Trump is also urging residents along the Carolina coastline to evacuate.
“Get out of its way,” Trump said in a video message posted to his Twitter account Wednesday morning. “Don’t play games with it. It’s a big one.”
Meanwhile, MSNBC reports the Trump administration took $10 million intended for the Federal Emergency Management Agency — which runs point on disaster response — and gave it to Immigrations and Customs Enforcement for detention centers for immigrants, right before the start of hurricane season.
Capitol Hill happenings: New Hampshire nominates openly gay Democrat, rejects Bernie Sanders’ son
Voters in New Hampshire headed to the polls Tuesday to select their nominees for November’s midterm elections, in which Democrats ultimately selected a out as gay male state elected official over a female military veteran — defying the trend this cycle of women dominating Democratic primaries.
Chris Pappas defeated Maura Sullivan, 42.4% to 30.2% in a Democratic primary in New Hampshire’s 1st District — the more competitive of the state’s two House seats that Trump carried by a 2-point margin in 2016.
Pappas had the support of three of the four members of the state’s all-female congressional delegation, which helped him overcome Sullivan. The fourth member of the delegation, Rep. Carol Shea Porter, is retiring, which led to this open-seat race.
Meanwhile, Levi Sanders — son of Sen. Bernie Sanders (I-Vt.) — came in seventh in the 11-candidate field, taking just 1.7% of the vote. The elder Sanders did not endorse his son, who took heat for his combative tone and for not living in the district in which he ran.
On the Republican side, former sheriff and Navy veteran Eddie Edwards defeated state Sen. Andy Sanborn to win the GOP nomination. Sanborn was dogged by allegations of inappropriate sexual comments toward interns.
Pappas begins the race as a front-runner, with Cook Political Report House race expert Dave Wasserman saying the race is now a likely Democratic contest following Pappas’ win.
And the rest...
“I consider this quid pro quo fundraising to be the equivalent of an attempt to bribe me to vote against Judge Kavanaugh,” Collins told right-leaning news site Newsmax. “If I vote against him, the money is refunded to the donors. If I vote for him, the money is given to my opponent for the 2020 race.”

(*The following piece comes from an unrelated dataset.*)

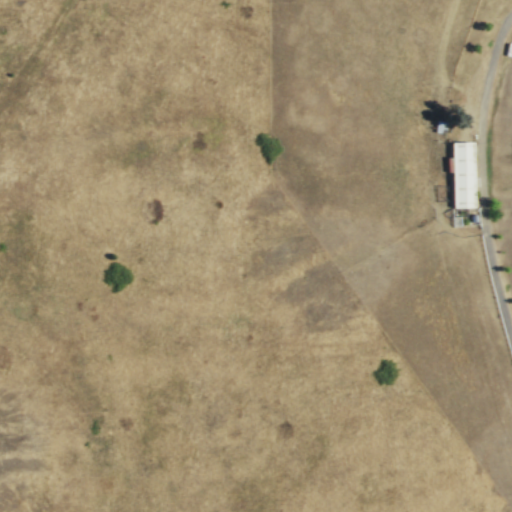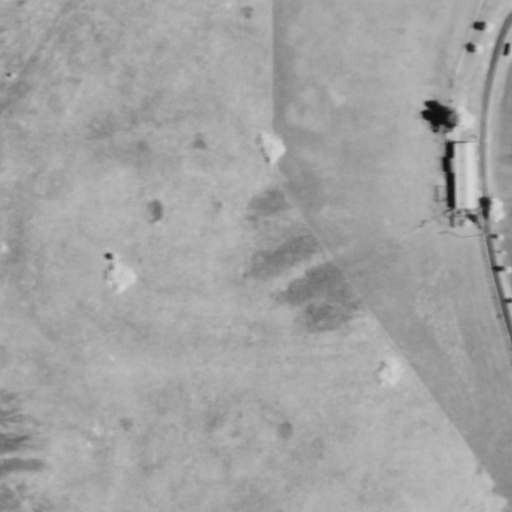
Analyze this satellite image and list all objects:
road: (484, 81)
building: (461, 173)
building: (461, 173)
road: (489, 251)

Of course, Collins never raised objections to similar actions from Republican super PACs — such as the Congressional Leadership Fund, which is tied to House Speaker Paul Ryan. Ryan’s super PAC threatened to pull funds from GOP lawmakers if they didn’t vote for the Republican tax reform bill.
More bad polls for Republicans: Election season has officially reached crunch time, and polls are moving in the wrong direction for the GOP, which is hoping to hold onto its House and Senate majorities. A new generic congressional ballot poll by Quinnipiac University found Democrats with a 14-point lead — a number that would make November’s results look more like a tsunami than a wave. And the Washington Post reports Republicans are growing increasingly worried about their ability to hold on to their Senate majority, which given the extremely favorable map the GOP has to work with this cycle is a truly wild turn of events.